La jurisprudence de la Cour de justice a introduit quelques principes fondamentaux dans le fonctionnement de l’Union européenne. Ainsi, dès 1963, dans l’arrêt Van Gend en Loos, elle proclame l’effet direct du droit européen, c’est-à-dire le droit pour chaque justiciable, qu’il soit citoyen ou entreprise, d’invoquer directement ce droit européen devant un juge lorsqu’il est en litige avec son Etat ou avec une autre personne physique ou morale. Alors que le traité prévoyait très clairement que les droits de douane étaient interdits entre les Etats membres, l’entreprise Van Gend en Loos s’était vu réclamer pareils droits de douane lors du franchissement de la frontière belgo-néerlandaise. Sans évidemment contester l’existence du texte, les Pays-Bas avaient défendu la thèse que ce texte du traité n’était finalement que l’équivalent d’une convention entre Etats et qu’il ne liait dès lors entre eux que les signataires de ce traité, à savoir les Etats eux-mêmes sans que cela ne leur crée d’obligations vis-à-vis des citoyens ou des entreprises. Cette négation de l’effet direct était la règle en droit international classique mais la Cour de justice a jugé qu’en raison de la spécificité du nouvel ordre juridique européen, de la création d’une nouvelle communauté de droit, l’effet direct devait devenir la règle et non plus l’exception sous peine de voir le système s’effondrer.

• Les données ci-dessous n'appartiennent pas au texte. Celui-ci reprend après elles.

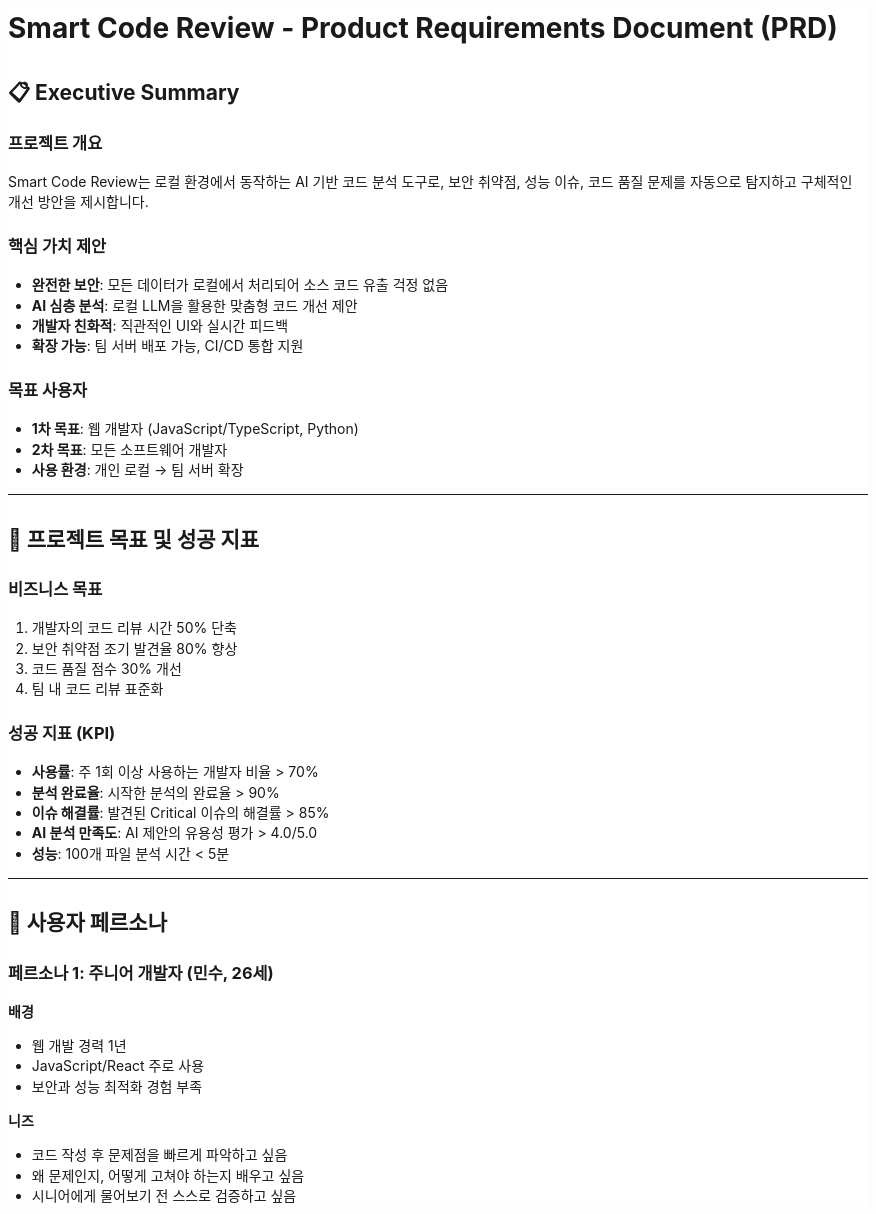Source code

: # Smart Code Review - Product Requirements Document (PRD)

## 📋 Executive Summary

### 프로젝트 개요
Smart Code Review는 로컬 환경에서 동작하는 AI 기반 코드 분석 도구로, 보안 취약점, 성능 이슈, 코드 품질 문제를 자동으로 탐지하고 구체적인 개선 방안을 제시합니다.

### 핵심 가치 제안
- **완전한 보안**: 모든 데이터가 로컬에서 처리되어 소스 코드 유출 걱정 없음
- **AI 심층 분석**: 로컬 LLM을 활용한 맞춤형 코드 개선 제안
- **개발자 친화적**: 직관적인 UI와 실시간 피드백
- **확장 가능**: 팀 서버 배포 가능, CI/CD 통합 지원

### 목표 사용자
- **1차 목표**: 웹 개발자 (JavaScript/TypeScript, Python)
- **2차 목표**: 모든 소프트웨어 개발자
- **사용 환경**: 개인 로컬 → 팀 서버 확장

---

## 🎯 프로젝트 목표 및 성공 지표

### 비즈니스 목표
1. 개발자의 코드 리뷰 시간 50% 단축
2. 보안 취약점 조기 발견율 80% 향상
3. 코드 품질 점수 30% 개선
4. 팀 내 코드 리뷰 표준화

### 성공 지표 (KPI)
- **사용률**: 주 1회 이상 사용하는 개발자 비율 > 70%
- **분석 완료율**: 시작한 분석의 완료율 > 90%
- **이슈 해결률**: 발견된 Critical 이슈의 해결률 > 85%
- **AI 분석 만족도**: AI 제안의 유용성 평가 > 4.0/5.0
- **성능**: 100개 파일 분석 시간 < 5분

---

## 👥 사용자 페르소나

### 페르소나 1: 주니어 개발자 (민수, 26세)
**배경**
- 웹 개발 경력 1년
- JavaScript/React 주로 사용
- 보안과 성능 최적화 경험 부족

**니즈**
- 코드 작성 후 문제점을 빠르게 파악하고 싶음
- 왜 문제인지, 어떻게 고쳐야 하는지 배우고 싶음
- 시니어에게 물어보기 전 스스로 검증하고 싶음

Dès l’année suivante, en 1964, dans l’arrêt Costa c. Enel, la Cour établit la primauté du droit européen sur les législations internes des Etats membres. Il aura donc fallu attendre une décision judiciaire pour faire reconnaître la supériorité du droit international sur le droit national. Etonnant ? « La primauté du droit européen sur le droit national n’est pas quelque chose d’automatique alors que ce devrait être le cas, note Melchior Wathelet. Les Etats sont des êtres juridiques très particuliers. Ils n’ont pas la même conception juridique du respect des droits et des engagements que celle qu’ils imposent à leurs citoyens. En droit, de manière générale, on ne peut pas introduire de clauses potestatives dans les contrats. Le locataire d’un bien ne peut par exemple spécifier dans un contrat qu’il paie le loyer « s’il le veut bien ». En droit international par contre, lorsqu’un Etat signe un traité avec d’autres, il estime que si par la suite l’une de ses lois nationales contrevient au traité, elle primera dans leurs relations. Cette étrangeté est le propre du droit international, et l’une des innovations de la Cour de justice est d’avoir affirmé dès 1964 que dans la Communauté européenne, on ne peut accepter ce genre de règle. La Communauté ne peut fonctionner que si tout le monde reconnaît la primauté de la règle acceptée en commun. Il y a eu des réticences de la part d’Etats et de certaines Cours suprêmes face à cette primauté, mais elle est aujourd’hui acceptée ».

(1) Contentieux européen (2 volumes) ; Melchior Wathelet, avec la collaboration de Jonathan Wildemeersch ; Collection de la Faculté de droit de l’ULg ; Edition Larcier.